++++ Data entries

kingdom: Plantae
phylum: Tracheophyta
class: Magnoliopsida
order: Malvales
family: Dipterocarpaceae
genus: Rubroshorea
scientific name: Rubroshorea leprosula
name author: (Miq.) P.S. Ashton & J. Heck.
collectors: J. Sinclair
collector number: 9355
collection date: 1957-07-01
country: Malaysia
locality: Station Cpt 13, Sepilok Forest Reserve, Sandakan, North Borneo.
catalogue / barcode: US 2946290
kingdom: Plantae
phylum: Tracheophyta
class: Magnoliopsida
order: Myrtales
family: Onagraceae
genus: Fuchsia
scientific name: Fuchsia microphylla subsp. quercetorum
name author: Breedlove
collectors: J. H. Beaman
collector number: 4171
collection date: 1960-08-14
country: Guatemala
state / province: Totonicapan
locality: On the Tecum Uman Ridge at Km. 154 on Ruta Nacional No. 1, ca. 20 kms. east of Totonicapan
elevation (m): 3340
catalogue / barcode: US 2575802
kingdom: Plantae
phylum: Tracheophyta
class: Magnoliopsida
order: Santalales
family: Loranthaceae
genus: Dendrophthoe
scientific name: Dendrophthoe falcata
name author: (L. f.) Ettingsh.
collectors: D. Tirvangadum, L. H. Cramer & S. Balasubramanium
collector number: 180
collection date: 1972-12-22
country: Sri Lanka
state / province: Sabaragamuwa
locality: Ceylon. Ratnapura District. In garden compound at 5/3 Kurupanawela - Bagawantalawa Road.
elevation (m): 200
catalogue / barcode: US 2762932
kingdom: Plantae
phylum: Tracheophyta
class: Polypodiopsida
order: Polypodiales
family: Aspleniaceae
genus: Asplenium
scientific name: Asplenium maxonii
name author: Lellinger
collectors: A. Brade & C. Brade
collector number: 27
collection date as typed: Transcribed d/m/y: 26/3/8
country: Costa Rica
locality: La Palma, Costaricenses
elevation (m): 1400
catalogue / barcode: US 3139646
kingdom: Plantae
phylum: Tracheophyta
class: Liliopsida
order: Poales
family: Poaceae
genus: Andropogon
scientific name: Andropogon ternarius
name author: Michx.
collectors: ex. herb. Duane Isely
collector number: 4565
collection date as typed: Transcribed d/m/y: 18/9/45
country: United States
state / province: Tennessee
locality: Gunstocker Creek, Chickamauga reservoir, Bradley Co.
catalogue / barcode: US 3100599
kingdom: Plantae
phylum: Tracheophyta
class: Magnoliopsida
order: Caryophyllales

++++++++

• To do: Rewrite the lines above as a numbered list, leaving out any blank lines.

• Final result:
1. kingdom: Plantae
2. phylum: Tracheophyta
3. class: Magnoliopsida
4. order: Malvales
5. family: Dipterocarpaceae
6. genus: Rubroshorea
7. scientific name: Rubroshorea leprosula
8. name author: (Miq.) P.S. Ashton & J. Heck.
9. collectors: J. Sinclair
10. collector number: 9355
11. collection date: 1957-07-01
12. country: Malaysia
13. locality: Station Cpt 13, Sepilok Forest Reserve, Sandakan, North Borneo.
14. catalogue / barcode: US 2946290
15. kingdom: Plantae
16. phylum: Tracheophyta
17. class: Magnoliopsida
18. order: Myrtales
19. family: Onagraceae
20. genus: Fuchsia
21. scientific name: Fuchsia microphylla subsp. quercetorum
22. name author: Breedlove
23. collectors: J. H. Beaman
24. collector number: 4171
25. collection date: 1960-08-14
26. country: Guatemala
27. state / province: Totonicapan
28. locality: On the Tecum Uman Ridge at Km. 154 on Ruta Nacional No. 1, ca. 20 kms. east of Totonicapan
29. elevation (m): 3340
30. catalogue / barcode: US 2575802
31. kingdom: Plantae
32. phylum: Tracheophyta
33. class: Magnoliopsida
34. order: Santalales
35. family: Loranthaceae
36. genus: Dendrophthoe
37. scientific name: Dendrophthoe falcata
38. name author: (L. f.) Ettingsh.
39. collectors: D. Tirvangadum, L. H. Cramer & S. Balasubramanium
40. collector number: 180
41. collection date: 1972-12-22
42. country: Sri Lanka
43. state / province: Sabaragamuwa
44. locality: Ceylon. Ratnapura District. In garden compound at 5/3 Kurupanawela - Bagawantalawa Road.
45. elevation (m): 200
46. catalogue / barcode: US 2762932
47. kingdom: Plantae
48. phylum: Tracheophyta
49. class: Polypodiopsida
50. order: Polypodiales
51. family: Aspleniaceae
52. genus: Asplenium
53. scientific name: Asplenium maxonii
54. name author: Lellinger
55. collectors: A. Brade & C. Brade
56. collector number: 27
57. collection date as typed: Transcribed d/m/y: 26/3/8
58. country: Costa Rica
59. locality: La Palma, Costaricenses
60. elevation (m): 1400
61. catalogue / barcode: US 3139646
62. kingdom: Plantae
63. phylum: Tracheophyta
64. class: Liliopsida
65. order: Poales
66. family: Poaceae
67. genus: Andropogon
68. scientific name: Andropogon ternarius
69. name author: Michx.
70. collectors: ex. herb. Duane Isely
71. collector number: 4565
72. collection date as typed: Transcribed d/m/y: 18/9/45
73. country: United States
74. state / province: Tennessee
75. locality: Gunstocker Creek, Chickamauga reservoir, Bradley Co.
76. catalogue / barcode: US 3100599
77. kingdom: Plantae
78. phylum: Tracheophyta
79. class: Magnoliopsida
80. order: Caryophyllales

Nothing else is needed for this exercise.